A Christian Science perspective.

Why should one pray in times of trouble? One of the chief arguments against belief in God is the contradictory and illogical nature attributed to Deity in different books of the Bible. The Bible is full of verses describing God’s awareness of human suffering and pity for it. But it also says that God is “of purer eyes than to behold evil” (Habakkuk 1:13). An all-powerful God who permits evil but regrets it makes no rational sense, and a God who knows (and so, can do) nothing about injustice seems absurd and pointless. How can we reconcile divine Love that can reach out to us in our need with a divine Mind that is pure and free from any sense of sin, disease, and death?

Perhaps it’s the wrong question. Recent articles in The New York Times by David Brooks and T.M. Luhrmann suggest that if we are genuinely interested in understanding the experience of faith and the attraction of religion, the discussion must be considerably more nuanced.
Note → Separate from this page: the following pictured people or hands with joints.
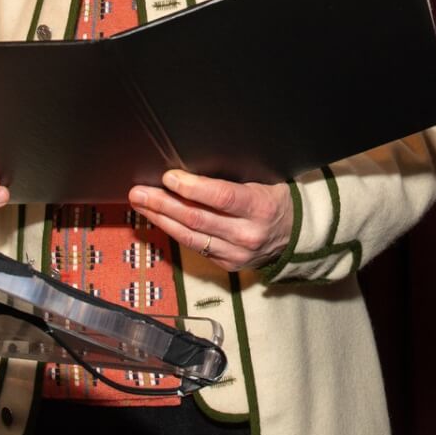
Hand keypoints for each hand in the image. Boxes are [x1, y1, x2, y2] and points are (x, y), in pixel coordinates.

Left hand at [128, 170, 291, 271]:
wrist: (295, 234)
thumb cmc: (274, 199)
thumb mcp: (262, 181)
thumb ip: (231, 179)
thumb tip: (188, 170)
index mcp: (260, 206)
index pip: (220, 197)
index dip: (191, 188)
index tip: (168, 177)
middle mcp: (248, 233)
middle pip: (197, 218)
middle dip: (163, 204)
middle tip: (139, 192)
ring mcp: (237, 253)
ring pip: (190, 237)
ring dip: (161, 219)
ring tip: (141, 205)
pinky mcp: (227, 264)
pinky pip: (195, 247)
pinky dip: (174, 232)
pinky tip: (159, 219)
To write or speak about God is to rely on analogies, and all analogies inevitably fall short of reality. Language, a human construct, is an unlikely container for incorporeal Spirit. We devise these expressions to describe our perceptions – they are a kind of map, but they are not the territory itself.
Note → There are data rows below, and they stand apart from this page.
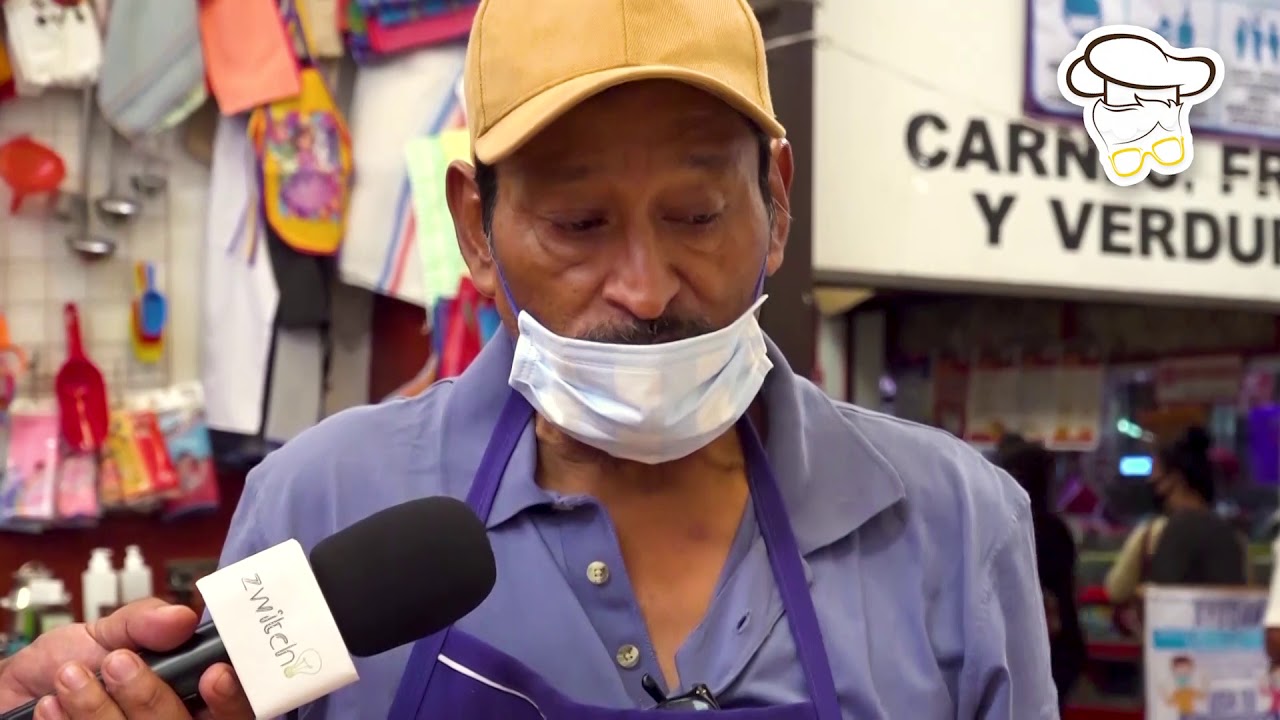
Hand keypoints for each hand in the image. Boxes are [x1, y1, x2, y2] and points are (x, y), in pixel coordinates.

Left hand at [0, 598, 254, 718]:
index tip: (213, 674)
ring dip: (99, 710)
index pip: (237, 708)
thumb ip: (143, 622)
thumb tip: (182, 617)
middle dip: (149, 697)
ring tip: (70, 676)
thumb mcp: (104, 632)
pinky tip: (52, 706)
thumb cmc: (66, 668)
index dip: (233, 697)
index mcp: (190, 699)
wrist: (13, 698)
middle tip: (117, 662)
​God has been called a loving parent: “[Y]our heavenly Father knoweth that ye have need of all these things” (Matthew 6:32). He has been described as being aware of our struggles: “Thus saith the Lord, the God of David thy father, I have heard thy prayer, I have seen thy tears:” (II Kings 20:5), and as responsive to human trouble: “I have surely seen the affliction of my people which are in Egypt, and have heard their cry ... for I know their sorrows;” (Exodus 3:7).

​These descriptions that we find in records of spiritual experience, sometimes beautifully poetic, come as close as language can come to describing the feeling of being cared for, finding an invisible means of support, and being rescued when conditions seemed to preclude all hope. They are experientially true, if not philosophically defensible. Their value is like that of artistic revelation – not intellectually analytical, but ringing with truth.
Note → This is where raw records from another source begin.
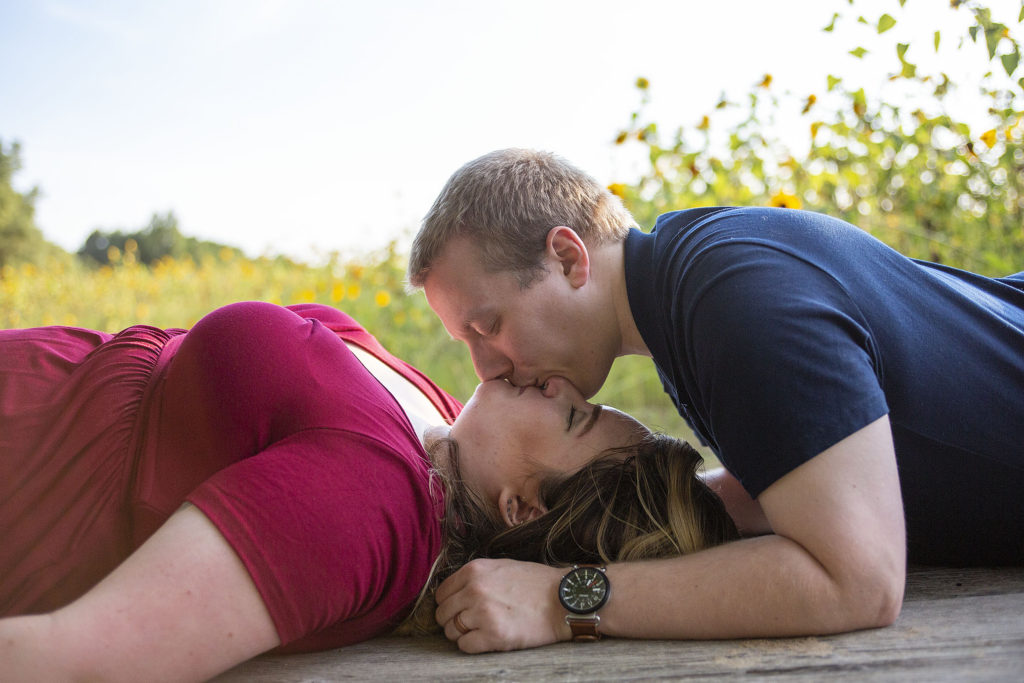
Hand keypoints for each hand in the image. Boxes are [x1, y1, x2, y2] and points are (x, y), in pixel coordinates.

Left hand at [434, 558, 568, 652]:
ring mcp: (483, 613)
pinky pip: (465, 646)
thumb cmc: (536, 583)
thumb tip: (454, 592)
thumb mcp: (502, 567)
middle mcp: (474, 590)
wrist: (563, 600)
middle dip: (452, 620)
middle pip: (442, 613)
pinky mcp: (494, 635)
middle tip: (469, 623)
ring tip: (480, 631)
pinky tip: (487, 640)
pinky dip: (472, 646)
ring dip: (462, 634)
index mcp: (474, 570)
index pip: (441, 593)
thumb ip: (476, 577)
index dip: (448, 604)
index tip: (458, 610)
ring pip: (451, 631)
​The best answer that I’ve found to the seeming contradiction in the divine nature is in the metaphysics of Christian Science, which explains why we can consistently find healing, redemption, and blessing from God – pure, supreme Good – who knows no evil. In her book “Unity of Good,” Mary Baker Eddy, who discovered Christian Science, wrote, “To gain a temporary consciousness of God’s law is to feel, in a certain finite human sense, that God comes to us and pities us; but the attainment of the understanding of His presence, through the Science of God, destroys our sense of imperfection, or of His absence, through a diviner sense that God is all true consciousness; and this convinces us that, as we get still nearer Him, we must forever lose our own consciousness of error” (p. 4).

​All those human analogies to spiritual substance remind us of our true condition – inseparability from divine Life, Truth, and Love. So yes, God is like a fountain that cannot “send forth at the same place sweet water and bitter” (James 3:11). And as Mrs. Eddy said, He is Spirit in which “there is no matter, even as in Truth there is no error, and in good no evil” (“Science and Health with Key to the Scriptures,” p. 278).

​As we have our own experiences that draw us nigh to God and as we actually experience the Love, Soul, Principle that blesses and embraces us, words may well fail us. When I think of the times I felt God’s healing presence, I find myself using words such as love, light, warmth, joy – lovely terms, but hardly definitive.

​The awe and gratitude for the beauty of all creation that I felt in the midst of an ice storm when prayer lifted me out of feeling mired in miserable conditions, was so much bigger than the words I tried to put it in. I can only say what it felt like.  But, as Eddy wrote, “The precise form of God must be of small importance in comparison with the sublime question, What is infinite Mind or divine Love?” (Science and Health, p. 256). The real value of religion is in the way it connects us to that universal question. The recognition of divine good as real, present, perceivable, and powerful leads us step by step from the effect of God’s goodness to the completeness of that good.